You want to understand the effects of attending a rally on subsequent support for a candidate. You send a random set of voters a flyer about an upcoming demonstration but you find out later that your enumerators did not deliver the flyers in a bunch of areas.
You want to understand the effects sending flyers about an upcoming demonstration but you find out later that your computer code used incomplete data when making assignments and so failed to assign treatment to a whole bunch of regions.

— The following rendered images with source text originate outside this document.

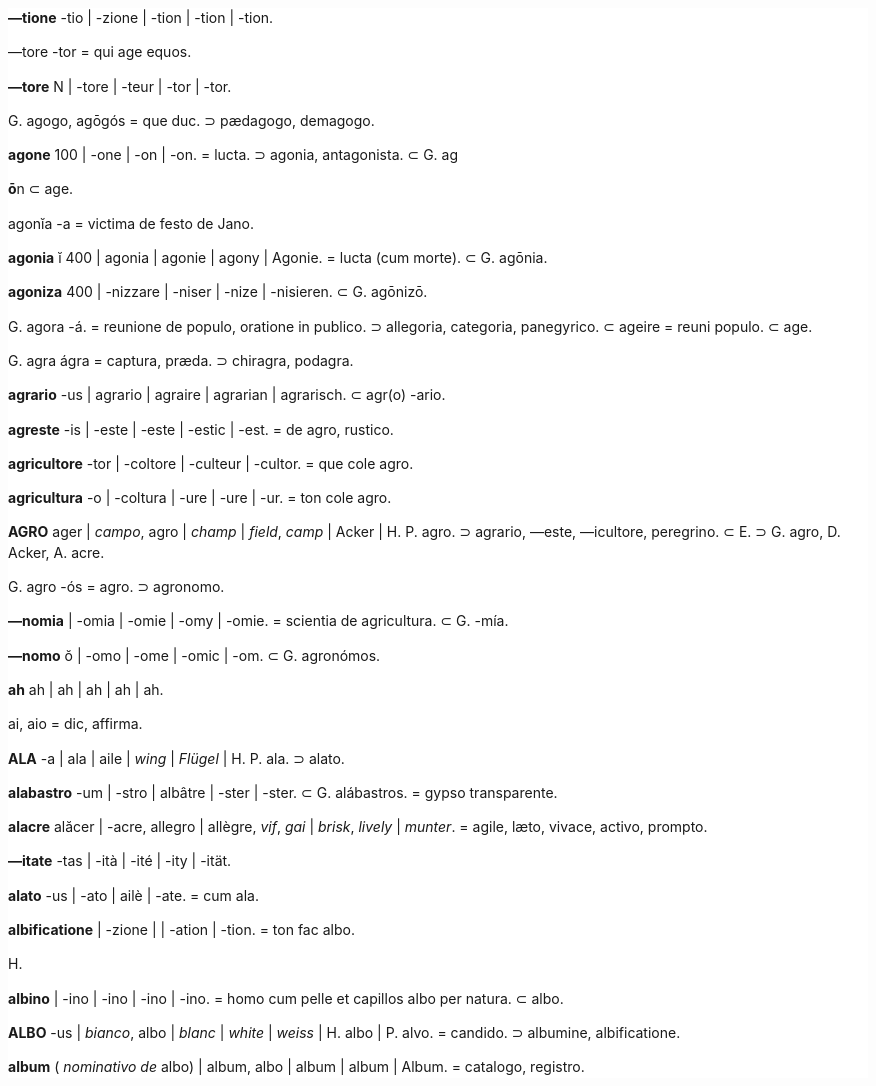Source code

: **—tione** -tio | -zione | -tion | -tion | -tion.

—tore -tor = qui age equos.

**—tore** N | -tore | -teur | -tor | -tor.

G. agogo, agōgós = que duc. ⊃ pædagogo, demagogo.

**agone** 100 | -one | -on | -on. = lucta. ⊃ agonia, antagonista. ⊂ G. ag

**ō**n ⊂ age.

agonĭa -a = victima de festo de Jano.

**agonia** ĭ 400 | agonia | agonie | agony | Agonie. = lucta (cum morte). ⊂ G. agōnia.

**agoniza** 400 | -nizzare | -niser | -nize | -nisieren. ⊂ G. agōnizō.

G. agora -á. = reunione de populo, oratione in publico. ⊃ allegoria, categoria, panegyrico. ⊂ ageire = reuni populo. ⊂ age.

G. agra ágra = captura, præda. ⊃ chiragra, podagra.

**agrario** -us | agrario | agraire | agrarian | agrarisch. ⊂ agr(o) -ario.

**agreste** -is | -este | -este | -estic | -est. = de agro, rustico.

**agricultore** -tor | -coltore | -culteur | -cultor. = que cole agro.

**agricultura** -o | -coltura | -ure | -ure | -ur. = ton cole agro.

**AGRO** ager | *campo*, agro | *champ* | *field*, *camp* | Acker | H. P. agro. ⊃ agrario, —este, —icultore, peregrino. ⊂ E. ⊃ G. agro, D. Acker, A. acre.

G. agro -ós = agro. ⊃ agronomo.

**—nomia** | -omia | -omie | -omy | -omie. = scientia de agricultura. ⊂ G. -mía.

**—nomo** ŏ | -omo | -ome | -omic | -om. ⊂ G. agronómos.

**ah** ah | ah | ah | ah | ah.

ai, aio = dic, affirma.

**ALA** -a | ala | aile | *wing* | *Flügel* | H. P. ala. ⊃ alato.

**alabastro** -um | -stro | albâtre | -ster | -ster. ⊂ G. alábastros. = gypso transparente.

**alacre** alăcer | -acre, allegro | allègre, *vif*, *gai* | *brisk*, *lively* | *munter*. = agile, læto, vivace, activo, prompto.

**—itate** -tas | -ità | -ité | -ity | -ität.

**alato** -us | -ato | ailè | -ate. = cum ala.

**albificatione** | -zione | | -ation | -tion. = ton fac albo.

H.

**albino** | -ino | -ino | -ino | -ino. = homo cum pelle et capillos albo per natura. ⊂ albo.

**ALBO** -us | *bianco*, albo | *blanc* | *white* | *weiss* | H. albo | P. alvo. = candido. ⊃ albumine, albificatione.

**album** ( *nominativo de* albo) | album, albo | album | album | Album. = catalogo, registro.
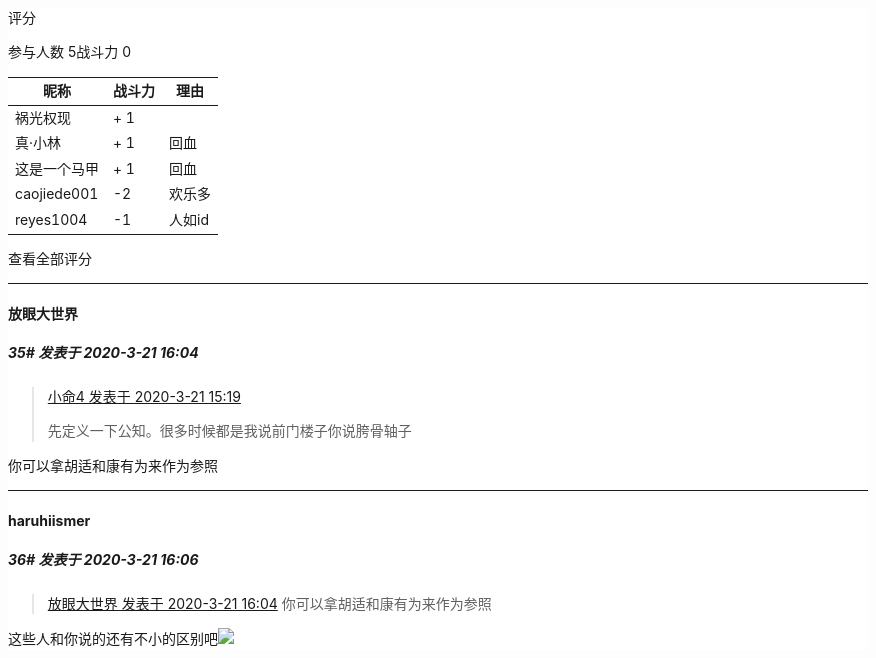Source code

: 评分





 参与人数 5战斗力 0

|昵称|战斗力|理由|
|----|---|---|
| 祸光权现| + 1||
| 真·小林| + 1|回血|
| 这是一个马甲| + 1|回血|
| caojiede001|-2|欢乐多|
| reyes1004|-1|人如id|



查看全部评分






-----

####  放眼大世界  
##### 35#       发表于 2020-3-21 16:04



<blockquote><a href="httphttps://bbs.saraba1st.com/2b/forum.php?mod=redirect&amp;goto=findpost&amp;pid=46822671&amp;ptid=1920063" target="_blank">小命4 发表于 2020-3-21 15:19</a>

先定义一下公知。很多时候都是我说前门楼子你说胯骨轴子</blockquote>
你可以拿胡适和康有为来作为参照







-----

####  haruhiismer  
##### 36#       发表于 2020-3-21 16:06



<blockquote><a href="httphttps://bbs.saraba1st.com/2b/forum.php?mod=redirect&amp;goto=findpost&amp;pid=46823058&amp;ptid=1920063" target="_blank">放眼大世界 发表于 2020-3-21 16:04</a>
你可以拿胡适和康有为来作为参照</blockquote>
这些人和你说的还有不小的区别吧<img src="https://static.saraba1st.com/image/smiley/face2017/001.png" referrerpolicy="no-referrer">






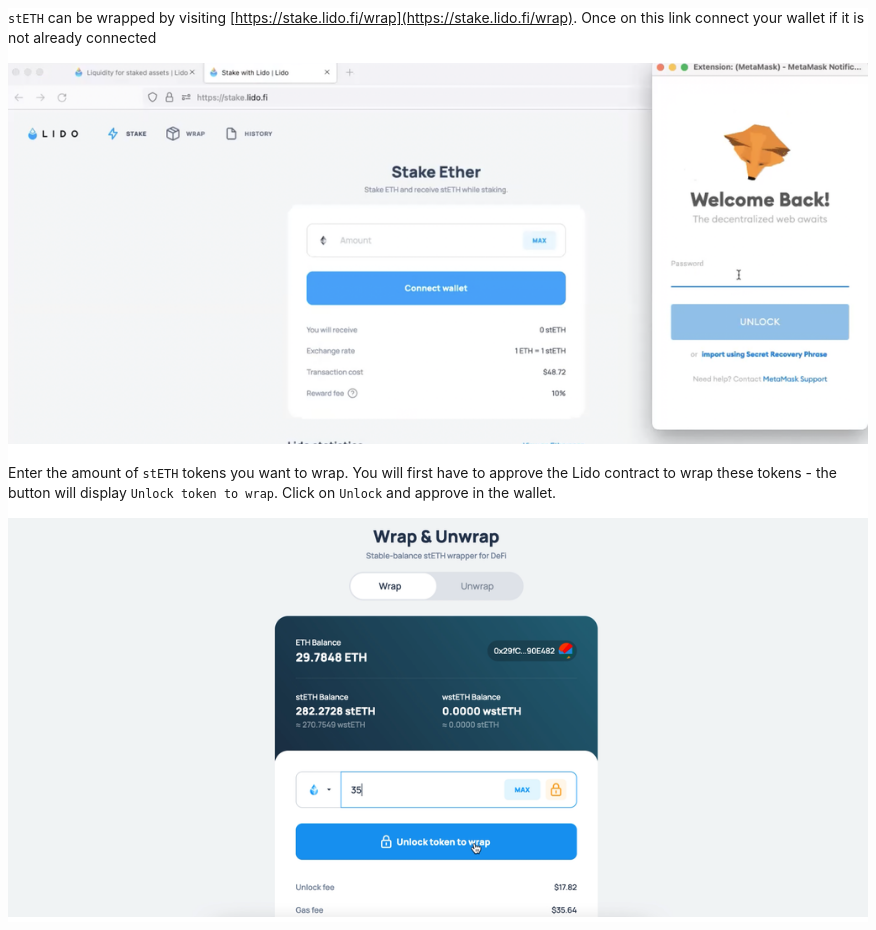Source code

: `stETH` can be wrapped by visiting [https://stake.lido.fi/wrap](https://stake.lido.fi/wrap). Once on this link connect your wallet if it is not already connected

![connect-metamask](./images/wormhole-orca/connect-metamask.png)

Enter the amount of `stETH` tokens you want to wrap. You will first have to approve the Lido contract to wrap these tokens - the button will display `Unlock token to wrap`. Click on `Unlock` and approve in the wallet. 

![unlock](./images/wormhole-orca/unlock.png)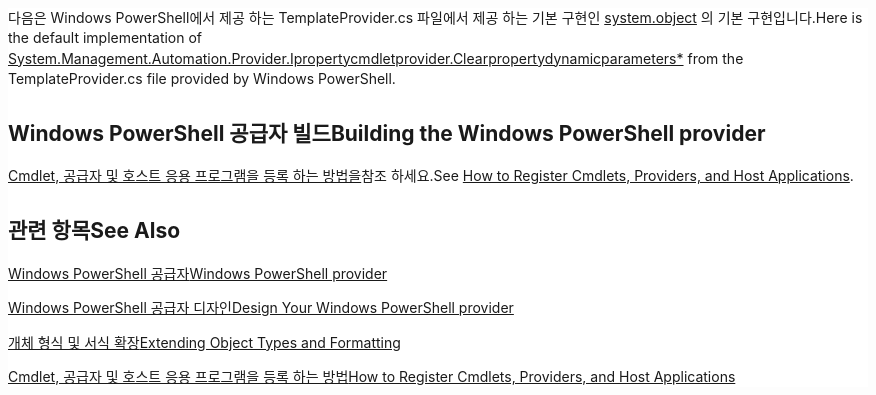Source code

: <span data-ttu-id="57a24-190">다음은 Windows PowerShell에서 제공 하는 TemplateProvider.cs 파일에서 제공 하는 기본 구현인 [system.object](/dotnet/api/System.Management.Automation.Provider.IPropertyCmdletProvider.ClearPropertyDynamicParameters) 의 기본 구현입니다.</span><span class="sxs-lookup"><span data-stu-id="57a24-190">Here is the default implementation of [System.Management.Automation.Provider.Ipropertycmdletprovider.Clearpropertydynamicparameters\*](/dotnet/api/System.Management.Automation.Provider.IPropertyCmdletProvider.ClearPropertyDynamicParameters) from the TemplateProvider.cs file provided by Windows PowerShell.</span></span>



## <a name="building-the-windows-powershell-provider"></a><span data-ttu-id="57a24-191">Windows PowerShell 공급자 빌드</span><span class="sxs-lookup"><span data-stu-id="57a24-191">Building the Windows PowerShell provider</span></span>

<span data-ttu-id="57a24-192">[Cmdlet, 공급자 및 호스트 응용 프로그램을 등록 하는 방법을](https://msdn.microsoft.com/en-us/a41e9054-29c8-40ab-bf2b-8ce4e7ec1c8c)참조 하세요.</span><span class="sxs-lookup"><span data-stu-id="57a24-192">See [How to Register Cmdlets, Providers, and Host Applications](https://msdn.microsoft.com/en-us/a41e9054-29c8-40ab-bf2b-8ce4e7ec1c8c).</span></span>

## <a name="see-also"></a><span data-ttu-id="57a24-193">관련 항목</span><span class="sxs-lookup"><span data-stu-id="57a24-193">See Also</span></span>

[<span data-ttu-id="57a24-194">Windows PowerShell 공급자</span><span class="sxs-lookup"><span data-stu-id="57a24-194">Windows PowerShell provider</span></span>](./designing-your-windows-powershell-provider.md)

[<span data-ttu-id="57a24-195">Windows PowerShell 공급자 디자인</span><span class="sxs-lookup"><span data-stu-id="57a24-195">Design Your Windows PowerShell provider</span></span>](./designing-your-windows-powershell-provider.md)

[<span data-ttu-id="57a24-196">개체 형식 및 서식 확장</span><span class="sxs-lookup"><span data-stu-id="57a24-196">Extending Object Types and Formatting</span></span>](https://msdn.microsoft.com/en-us/da976d91-a3d6-44e8-affa-466b1e2bd351)

[<span data-ttu-id="57a24-197">Cmdlet, 공급자 및 호스트 응용 프로그램을 등록 하는 방법</span><span class="sxs-lookup"><span data-stu-id="57a24-197">How to Register Cmdlets, Providers, and Host Applications</span></span>](https://msdn.microsoft.com/en-us/a41e9054-29c8-40ab-bf2b-8ce4e7ec1c8c)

You want to understand whether sending flyers increases participation because people actually go to the rallies or because people’s general level awareness of the election increases, whether or not they go.
10 Open science
No exercises
11 Additional puzzle assortment
Q 11.1
what weights
Say you sampled subject A with probability .6 and subject B with probability .4. Say you assigned each to treatment with probability .6. What weight should you put on A in your analysis if they end up in treatment? What if they end up in control? How about B?
Q 11.2
Priors matter
Generate a simple experimental design and estimate treatment effects using a (a) Bayesian regression with rstanarm. Provide informative priors (b) lm_robust
Let the size of the data increase from 10 to 1000 and: plot the estimates from the two approaches as \(N\) increases, plot the average standard error and the posterior variance from the two approaches as \(N\) increases.
12 References
Gerber, Alan S, and Donald P Green. 2012. Field Experiments: Design, Analysis, and Interpretation. Norton.
Imai, Kosuke, and In Song Kim. 2021. “On the Use of Two-Way Fixed Effects Regression Models for Causal Inference with Panel Data.”Political Analysis 29 (3): 405–15.
Lin, Winston. 2012. “Agnostic Notes on Regression Adjustments to Experimental Data: Reexamining Freedman’s Critique.”arXiv Preprint arXiv:1208.2301.